Copy out the data line by line exactly, from its start to the line bearing "Città del Vaticano", inclusive.

- - - -

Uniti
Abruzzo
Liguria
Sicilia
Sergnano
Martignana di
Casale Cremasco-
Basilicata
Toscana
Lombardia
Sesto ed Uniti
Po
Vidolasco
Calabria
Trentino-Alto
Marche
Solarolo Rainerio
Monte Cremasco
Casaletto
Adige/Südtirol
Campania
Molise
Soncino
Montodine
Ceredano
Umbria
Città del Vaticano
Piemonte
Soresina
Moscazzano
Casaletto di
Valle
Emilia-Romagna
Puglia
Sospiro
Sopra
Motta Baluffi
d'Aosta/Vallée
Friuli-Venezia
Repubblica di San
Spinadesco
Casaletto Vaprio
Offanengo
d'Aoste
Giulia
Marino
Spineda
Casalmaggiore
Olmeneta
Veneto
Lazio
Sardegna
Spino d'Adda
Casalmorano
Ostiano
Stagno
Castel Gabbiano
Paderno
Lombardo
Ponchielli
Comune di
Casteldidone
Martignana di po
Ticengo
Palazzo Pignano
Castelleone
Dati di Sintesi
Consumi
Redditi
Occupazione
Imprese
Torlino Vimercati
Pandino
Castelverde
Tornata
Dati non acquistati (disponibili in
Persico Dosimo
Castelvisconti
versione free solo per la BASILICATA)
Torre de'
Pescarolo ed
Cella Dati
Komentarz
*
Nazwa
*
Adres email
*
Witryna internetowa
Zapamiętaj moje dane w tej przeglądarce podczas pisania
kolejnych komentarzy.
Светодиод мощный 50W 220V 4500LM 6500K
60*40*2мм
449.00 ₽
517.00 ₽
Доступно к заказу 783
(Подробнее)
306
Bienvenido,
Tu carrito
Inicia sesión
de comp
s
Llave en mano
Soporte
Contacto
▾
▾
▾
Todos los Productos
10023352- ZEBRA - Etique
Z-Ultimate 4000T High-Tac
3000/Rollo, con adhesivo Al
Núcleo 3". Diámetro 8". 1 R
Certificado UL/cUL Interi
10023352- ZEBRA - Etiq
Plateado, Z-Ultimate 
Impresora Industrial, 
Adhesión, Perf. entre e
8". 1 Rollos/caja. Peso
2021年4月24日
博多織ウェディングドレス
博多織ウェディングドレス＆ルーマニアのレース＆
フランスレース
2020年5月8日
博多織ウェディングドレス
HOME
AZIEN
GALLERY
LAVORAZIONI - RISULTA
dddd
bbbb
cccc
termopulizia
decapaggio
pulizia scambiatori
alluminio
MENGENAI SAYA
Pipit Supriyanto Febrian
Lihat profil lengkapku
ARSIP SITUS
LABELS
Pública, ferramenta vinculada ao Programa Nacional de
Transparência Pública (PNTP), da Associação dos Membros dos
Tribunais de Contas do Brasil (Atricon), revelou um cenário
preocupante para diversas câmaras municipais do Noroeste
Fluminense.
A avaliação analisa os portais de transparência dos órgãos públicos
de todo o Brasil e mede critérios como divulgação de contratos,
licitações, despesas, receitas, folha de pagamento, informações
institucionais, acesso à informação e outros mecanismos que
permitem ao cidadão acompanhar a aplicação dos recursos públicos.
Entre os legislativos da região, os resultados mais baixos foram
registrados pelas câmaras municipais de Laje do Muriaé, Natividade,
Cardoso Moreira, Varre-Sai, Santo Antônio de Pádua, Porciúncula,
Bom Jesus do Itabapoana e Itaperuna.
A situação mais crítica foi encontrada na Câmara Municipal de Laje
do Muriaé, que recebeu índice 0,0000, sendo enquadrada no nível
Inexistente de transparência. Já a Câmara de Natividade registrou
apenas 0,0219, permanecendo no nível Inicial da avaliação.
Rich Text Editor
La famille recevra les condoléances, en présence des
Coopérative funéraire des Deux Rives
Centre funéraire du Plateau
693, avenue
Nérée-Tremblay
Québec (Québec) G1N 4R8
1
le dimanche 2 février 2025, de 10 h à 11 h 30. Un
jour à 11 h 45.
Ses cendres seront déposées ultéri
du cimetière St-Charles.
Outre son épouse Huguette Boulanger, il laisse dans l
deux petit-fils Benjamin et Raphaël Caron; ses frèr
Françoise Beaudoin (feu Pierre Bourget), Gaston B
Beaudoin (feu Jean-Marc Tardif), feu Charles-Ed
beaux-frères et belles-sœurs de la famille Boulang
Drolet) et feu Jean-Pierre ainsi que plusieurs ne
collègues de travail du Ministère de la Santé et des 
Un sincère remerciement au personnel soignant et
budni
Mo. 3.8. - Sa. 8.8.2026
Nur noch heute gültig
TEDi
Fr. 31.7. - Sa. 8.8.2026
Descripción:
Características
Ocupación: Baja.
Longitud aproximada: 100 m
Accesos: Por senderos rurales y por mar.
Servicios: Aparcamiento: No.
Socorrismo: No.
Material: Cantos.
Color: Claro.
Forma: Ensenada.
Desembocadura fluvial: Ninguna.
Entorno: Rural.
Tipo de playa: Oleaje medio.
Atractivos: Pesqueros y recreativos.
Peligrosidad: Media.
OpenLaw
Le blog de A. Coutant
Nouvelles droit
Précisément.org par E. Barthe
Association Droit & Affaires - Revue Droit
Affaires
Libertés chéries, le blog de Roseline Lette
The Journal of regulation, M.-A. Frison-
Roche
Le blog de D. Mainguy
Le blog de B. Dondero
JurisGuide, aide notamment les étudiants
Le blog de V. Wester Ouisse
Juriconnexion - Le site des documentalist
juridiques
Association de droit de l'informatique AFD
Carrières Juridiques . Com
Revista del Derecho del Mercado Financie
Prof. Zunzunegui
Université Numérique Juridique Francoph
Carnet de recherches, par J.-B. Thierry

- - - -

Reply:
Uniti
Abruzzo
Liguria
Sicilia
Sergnano
Martignana di
Casale Cremasco-
Basilicata
Toscana
Lombardia
Sesto ed Uniti
Po
Vidolasco
Calabria
Trentino-Alto
Marche
Solarolo Rainerio
Monte Cremasco
Casaletto
Adige/Südtirol
Campania
Molise
Soncino
Montodine
Ceredano
Umbria
Città del Vaticano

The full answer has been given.